New Year, New Dreams

Image by Mohamed Hassan on Pixabay

I have always been intrigued by the concept of giving something up for the new year. Writing it down on a slip of paper and then burning it. So often we focus on what we want to gain instead of the things we need to lose.

When I looked back on 2021 in an effort to list my tangible writing accomplishments, I found some good ones: editing my middle grade novel, drafting five short pieces over the summer, making progress on my fairy tale WIP, self-publishing a book and a short story on Kindle Vella, and traditionally publishing a piece of creative nonfiction which would go on to earn nominations for Best of the Net, the Pushcart Prize, and Best American Essays.

This all feels amazing, but perhaps the most important thing I achieved last year was deciding what I wanted as a novelist and choosing a path that fit that goal. Then I wrote down my old path and lit a match.

What I’m leaving behind in 2021 is the pursuit of traditional book publishing. Ever since Kindle Vella was announced last spring, I’ve felt such passion for the possibilities of publishing my own work. At first I’d planned on only releasing commercial fiction, but I’ve enjoyed the process so much I’ve now embraced it completely.

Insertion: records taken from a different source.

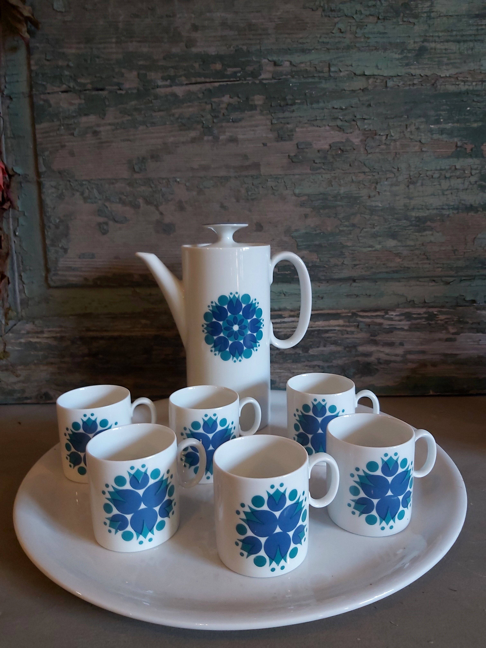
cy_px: 324
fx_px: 487
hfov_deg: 53.1
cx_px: 243
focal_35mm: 26
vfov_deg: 67.3
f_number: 1.7
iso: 160
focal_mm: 3.92
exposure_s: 1/50
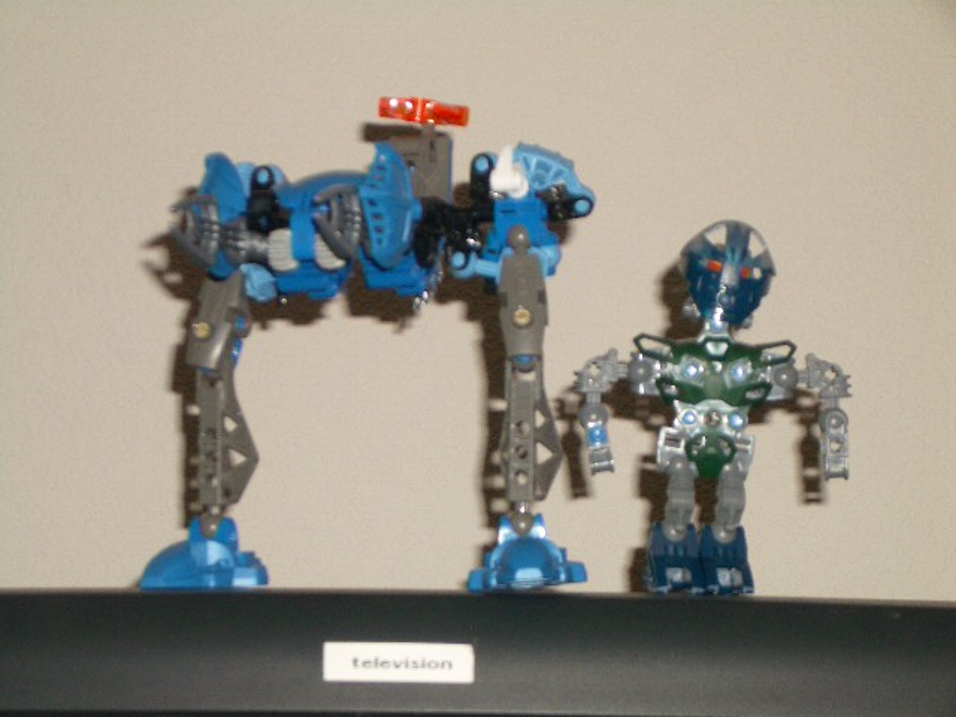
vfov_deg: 14.1
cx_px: 478
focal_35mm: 105
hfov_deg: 18.7
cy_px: 358
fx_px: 2900
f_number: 4.8
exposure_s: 1/60
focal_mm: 17.4
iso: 100
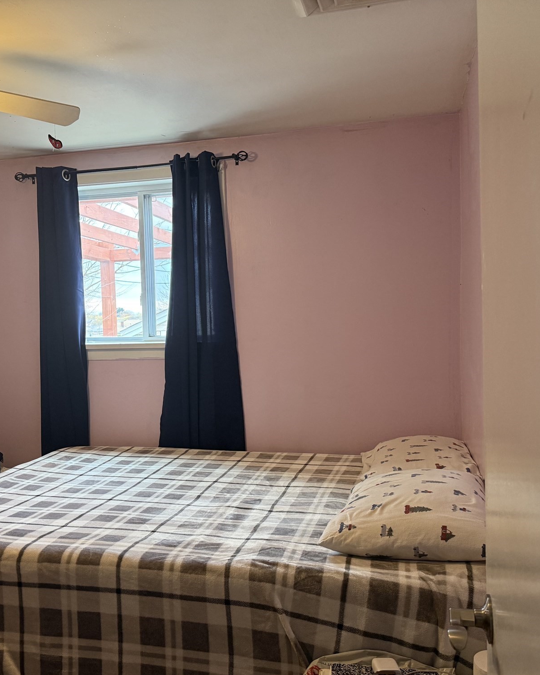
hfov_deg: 45.5
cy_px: 343
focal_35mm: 32
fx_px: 639
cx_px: 212
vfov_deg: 55.7
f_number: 1.78
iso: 320
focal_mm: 6.76
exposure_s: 1/60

Last month I pulled The House on Linden Way from the final publishing house where it was under consideration and used earnings from my cozy mystery to commission a book cover; Linden Way will be released on Vella this spring and then in ebook and print in July. I am so excited to share this news! When I made the decision it felt as though a weight had lifted, like I had space to breathe life into new ideas about my writing and publishing goals.

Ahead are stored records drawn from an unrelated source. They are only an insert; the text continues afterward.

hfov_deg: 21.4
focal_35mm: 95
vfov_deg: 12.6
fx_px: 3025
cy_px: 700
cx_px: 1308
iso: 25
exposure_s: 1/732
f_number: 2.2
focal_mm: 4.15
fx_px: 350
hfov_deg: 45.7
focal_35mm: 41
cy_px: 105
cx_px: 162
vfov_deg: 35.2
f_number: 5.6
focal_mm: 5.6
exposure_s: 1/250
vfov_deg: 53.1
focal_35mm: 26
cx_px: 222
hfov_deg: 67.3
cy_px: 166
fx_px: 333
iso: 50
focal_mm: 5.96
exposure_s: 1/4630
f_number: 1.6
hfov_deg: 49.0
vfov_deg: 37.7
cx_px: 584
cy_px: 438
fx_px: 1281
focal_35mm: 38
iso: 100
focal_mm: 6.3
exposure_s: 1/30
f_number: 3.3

I used to dream about seeing my books on bookshelves and holding author events and making a living as a novelist. These dreams feel dated now. I love being a teacher and not having to rely on income from writing; I’ve participated in author events and mostly felt stressed out and uncomfortable; and while it was thrilling to see The Fourth Wall on shelves, the truth is that the shelf-life of a book is very short unless you sell a gazillion copies, and that leads me to the number one reason why traditional publishing is probably not a good fit for me: everything revolves around sales, which is to say that everything revolves around money, and the pressure is immense—the pressure to perform, the pressure to earn out your advance, the pressure to sell, sell, sell. And that’s not what I want.

What I want from my books is the personal value that comes from writing them and putting them out into the world. I want to focus on the joy of being a creator, because that’s such an amazing thing. The fulfillment for me is imagining a story, bringing it to life, crafting the best version that I possibly can, and then letting it go. The rest is icing.

This is my year of rediscovering the total creative freedom that comes from detaching your work from external validation or numbers. It feels like a new beginning. I have so many ideas for stories and I can’t wait to write them and try new things and maybe fail but learn and grow and get better and just keep going. I want to stay passionate. I want to have fun. I want to create and let that be enough. These are the things that dreams are made of.

Comments

  1. Wonderful to hear how you’re moving ahead with your own vision for your creative life. It is so hard to let go of long-held images of what this or that endeavor is supposed to look like. Congratulations for honoring your own path, your own heart. I can’t wait to see where this leads you!